## WHAT YOU NEED TO DO
In the entries below, find the lines that contain the word "down" and copy them.

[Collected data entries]
━━━━━━━━━━━━━━━━━━━━
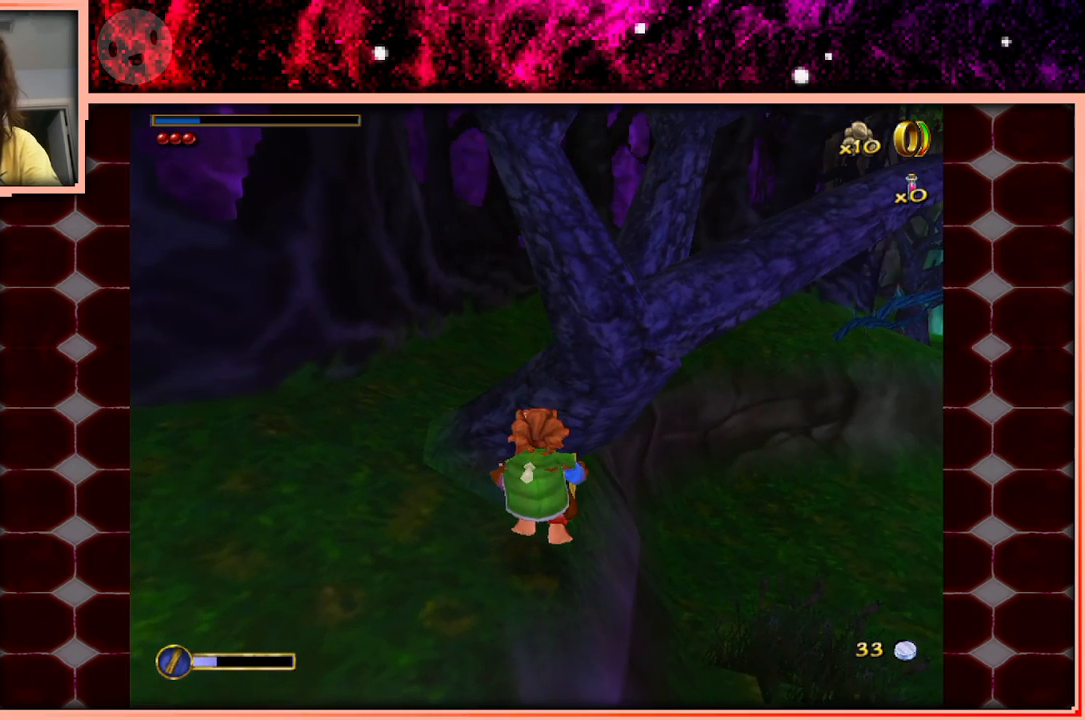
{"keys": [], "events": []}
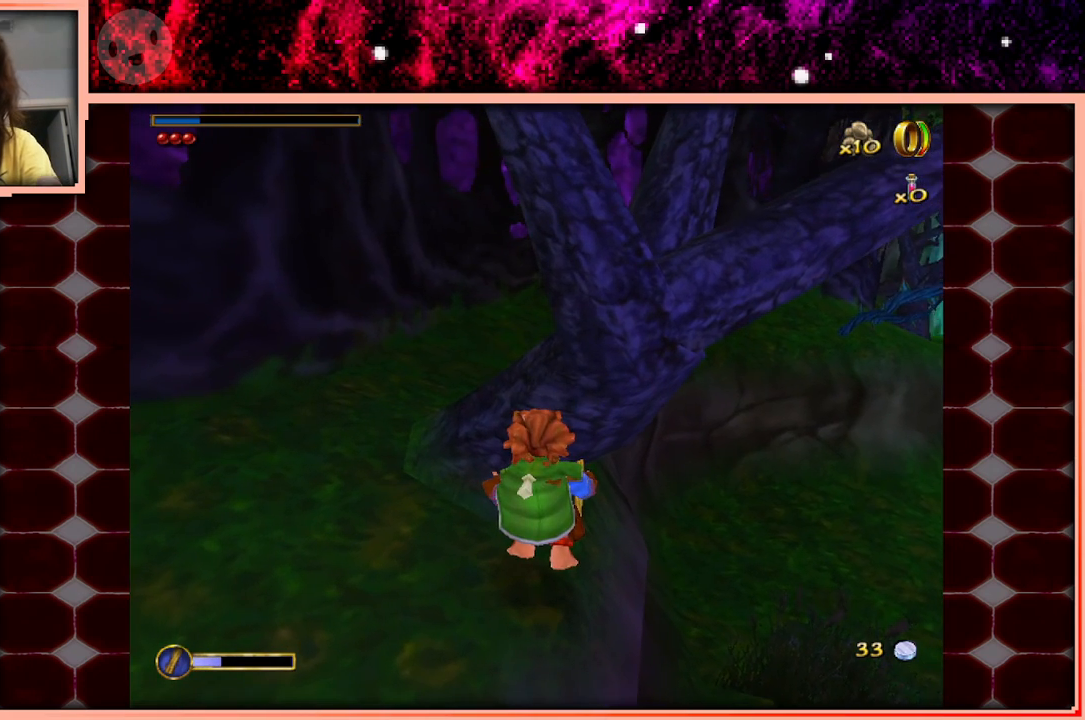
{"keys": [], "events": []}
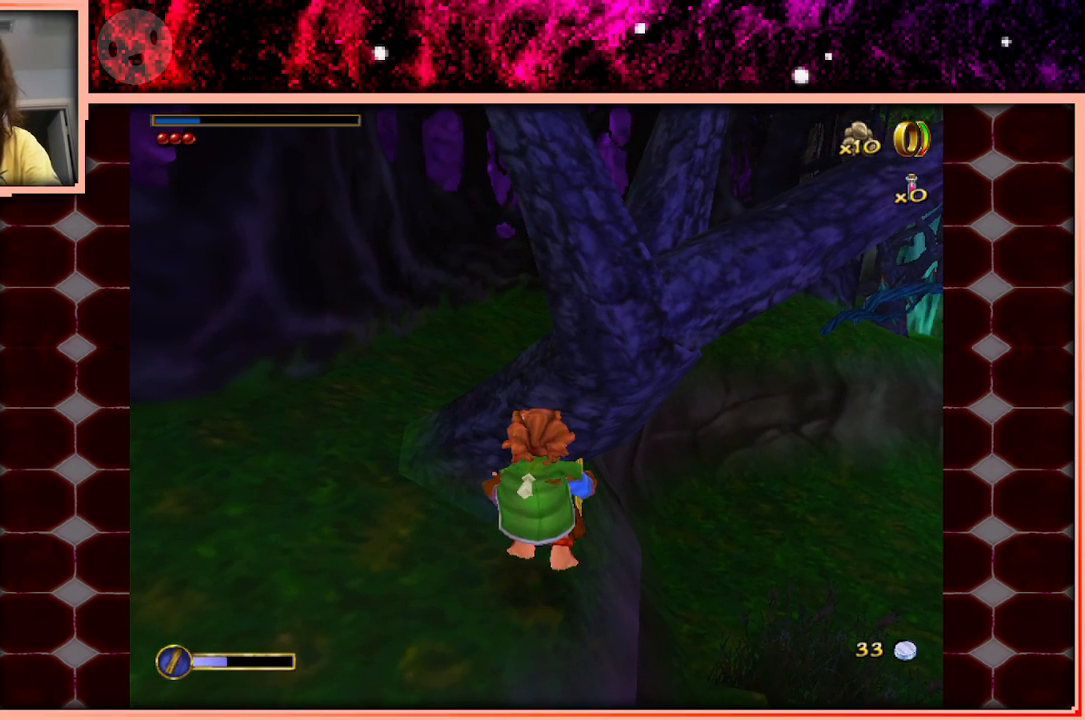
{"keys": [], "events": [[133, "d", "down"], [317, "d", "up"]]}
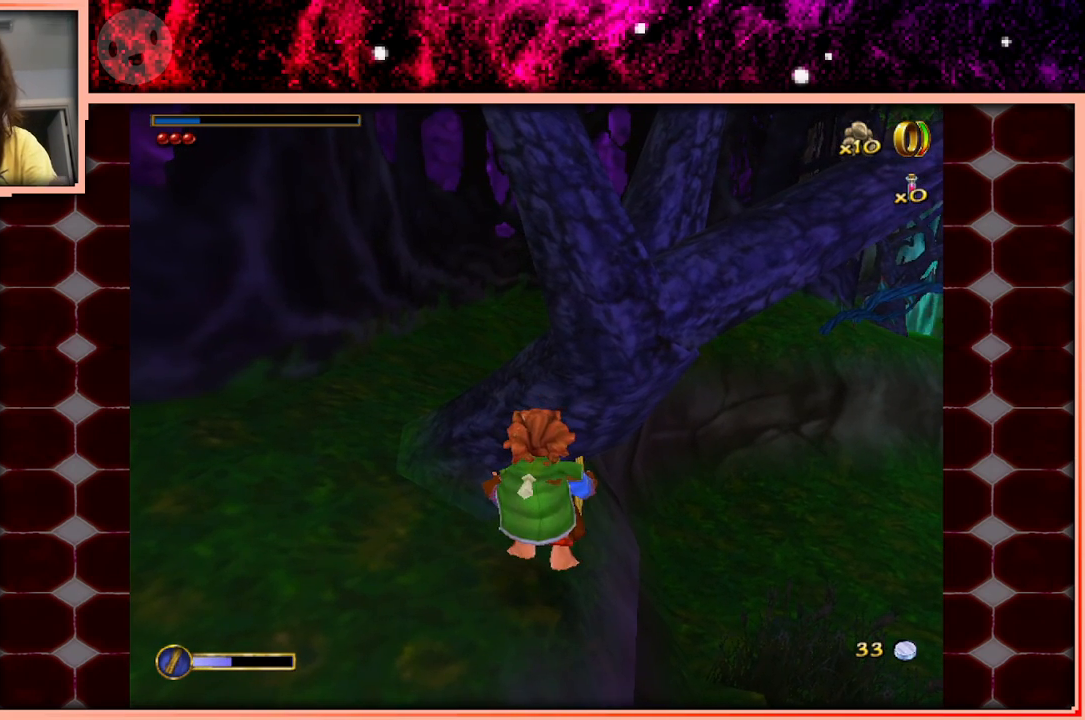
{"keys": ["w"], "events": [[233, "w", "down"]]}
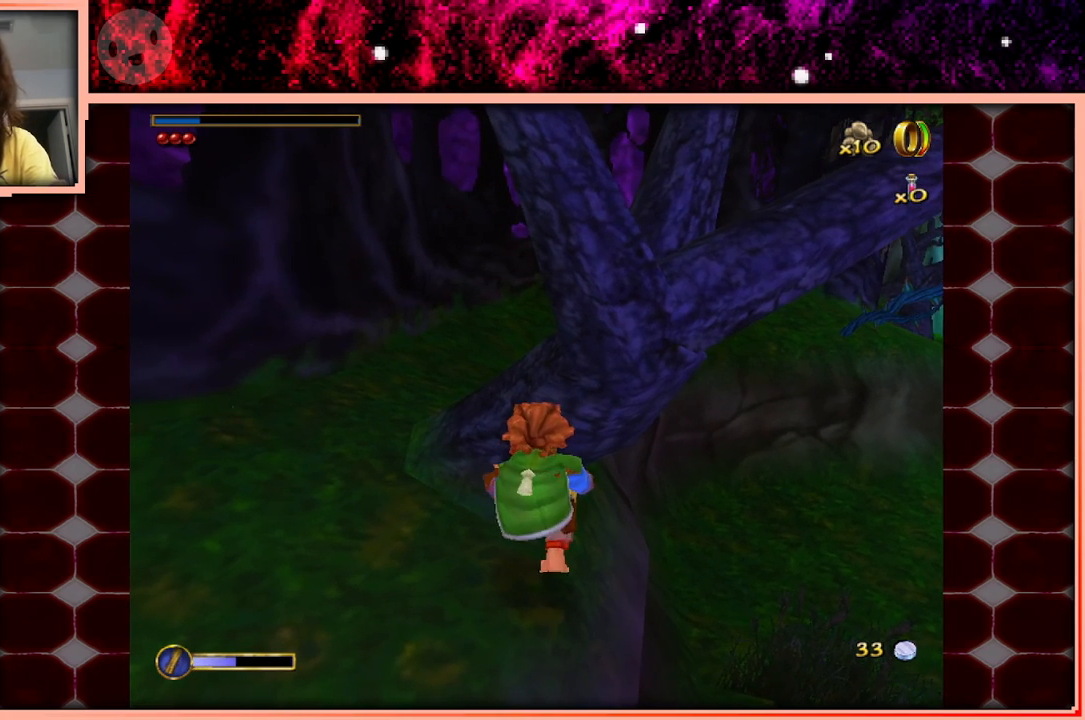
{"keys": [], "events": [[300, "w", "up"]]}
━━━━━━━━━━━━━━━━━━━━
## ANSWER BELOW
{"keys": [], "events": [[133, "d", "down"], [317, "d", "up"]]}
{"keys": ["w"], "events": [[233, "w", "down"]]}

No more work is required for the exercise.